(The problem) For the records below, print the lines from the line with "[428,248,452,258] -Tap ->" through the line with "[674,296,720,309] -Fires ->" exactly as written; include both end lines and exclude the rest.

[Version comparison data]
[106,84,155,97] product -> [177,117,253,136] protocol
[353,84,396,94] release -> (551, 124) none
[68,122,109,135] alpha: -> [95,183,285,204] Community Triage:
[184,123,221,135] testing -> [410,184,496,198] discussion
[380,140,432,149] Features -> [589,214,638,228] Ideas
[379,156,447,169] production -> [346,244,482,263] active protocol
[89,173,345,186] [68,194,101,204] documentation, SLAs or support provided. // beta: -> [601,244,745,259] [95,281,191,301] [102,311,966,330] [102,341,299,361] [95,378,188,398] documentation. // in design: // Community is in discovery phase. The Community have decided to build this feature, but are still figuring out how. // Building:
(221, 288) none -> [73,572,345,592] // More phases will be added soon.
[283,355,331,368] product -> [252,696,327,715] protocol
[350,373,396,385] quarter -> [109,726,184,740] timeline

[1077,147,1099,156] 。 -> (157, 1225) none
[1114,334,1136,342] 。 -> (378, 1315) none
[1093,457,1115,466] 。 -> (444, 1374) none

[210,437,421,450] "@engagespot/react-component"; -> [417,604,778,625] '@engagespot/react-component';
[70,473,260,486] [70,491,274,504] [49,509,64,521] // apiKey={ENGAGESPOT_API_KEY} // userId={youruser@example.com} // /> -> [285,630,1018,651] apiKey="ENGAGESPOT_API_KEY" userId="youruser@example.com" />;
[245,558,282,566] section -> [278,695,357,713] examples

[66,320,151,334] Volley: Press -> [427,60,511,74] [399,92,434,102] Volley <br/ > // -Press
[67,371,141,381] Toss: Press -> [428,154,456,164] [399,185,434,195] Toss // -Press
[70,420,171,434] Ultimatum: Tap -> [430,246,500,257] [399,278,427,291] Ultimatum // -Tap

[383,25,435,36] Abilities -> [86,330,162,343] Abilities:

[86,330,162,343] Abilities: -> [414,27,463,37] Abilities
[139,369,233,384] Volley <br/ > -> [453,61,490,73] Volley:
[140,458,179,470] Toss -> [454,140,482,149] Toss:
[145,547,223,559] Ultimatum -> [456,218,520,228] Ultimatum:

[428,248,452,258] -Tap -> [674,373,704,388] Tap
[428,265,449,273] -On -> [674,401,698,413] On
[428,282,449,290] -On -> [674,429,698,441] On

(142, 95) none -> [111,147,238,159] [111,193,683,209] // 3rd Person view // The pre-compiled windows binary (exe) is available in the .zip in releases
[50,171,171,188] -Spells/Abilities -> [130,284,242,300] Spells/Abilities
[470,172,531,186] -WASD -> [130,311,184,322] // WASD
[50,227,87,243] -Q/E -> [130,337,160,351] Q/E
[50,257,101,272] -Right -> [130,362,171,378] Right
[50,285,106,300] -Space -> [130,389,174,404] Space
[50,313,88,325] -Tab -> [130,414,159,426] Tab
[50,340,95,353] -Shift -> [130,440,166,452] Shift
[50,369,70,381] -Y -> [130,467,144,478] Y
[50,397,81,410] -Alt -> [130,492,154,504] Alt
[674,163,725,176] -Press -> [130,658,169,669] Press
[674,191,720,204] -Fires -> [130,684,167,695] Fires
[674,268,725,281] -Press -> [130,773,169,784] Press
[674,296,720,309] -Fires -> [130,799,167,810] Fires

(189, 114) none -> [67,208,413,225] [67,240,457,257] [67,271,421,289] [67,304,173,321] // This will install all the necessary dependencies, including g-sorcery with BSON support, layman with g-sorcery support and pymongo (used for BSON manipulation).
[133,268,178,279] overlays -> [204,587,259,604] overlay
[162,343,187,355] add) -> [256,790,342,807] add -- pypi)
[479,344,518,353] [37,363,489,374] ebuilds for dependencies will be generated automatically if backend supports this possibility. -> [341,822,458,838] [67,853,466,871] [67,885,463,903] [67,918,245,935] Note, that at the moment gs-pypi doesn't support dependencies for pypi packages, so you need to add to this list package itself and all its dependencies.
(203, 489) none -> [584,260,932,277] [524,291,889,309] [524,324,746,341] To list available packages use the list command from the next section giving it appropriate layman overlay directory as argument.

(Solution for this task)
[428,248,452,258] -Tap -> [674,373,704,388] Tap
[428,265,449,273] -On -> [674,401,698,413] On
[428,282,449,290] -On -> [674,429,698,441] On

(142, 95) none -> [111,147,238,159] [111,193,683,209] // 3rd Person view // The pre-compiled windows binary (exe) is available in the .zip in releases
[50,171,171,188] -Spells/Abilities -> [130,284,242,300] Spells/Abilities
[470,172,531,186] -WASD -> [130,311,184,322] // WASD
[50,227,87,243] -Q/E -> [130,337,160,351] Q/E
[50,257,101,272] -Right -> [130,362,171,378] Right
[50,285,106,300] -Space -> [130,389,174,404] Space
[50,313,88,325] -Tab -> [130,414,159,426] Tab
[50,340,95,353] -Shift -> [130,440,166,452] Shift
[50,369,70,381] -Y -> [130,467,144,478] Y
[50,397,81,410] -Alt -> [130,492,154,504] Alt
[674,163,725,176] -Press -> [130,658,169,669] Press
[674,191,720,204] -Fires -> [130,684,167,695] Fires
[674,268,725,281] -Press -> [130,773,169,784] Press
[674,296,720,309] -Fires -> [130,799,167,810] Fires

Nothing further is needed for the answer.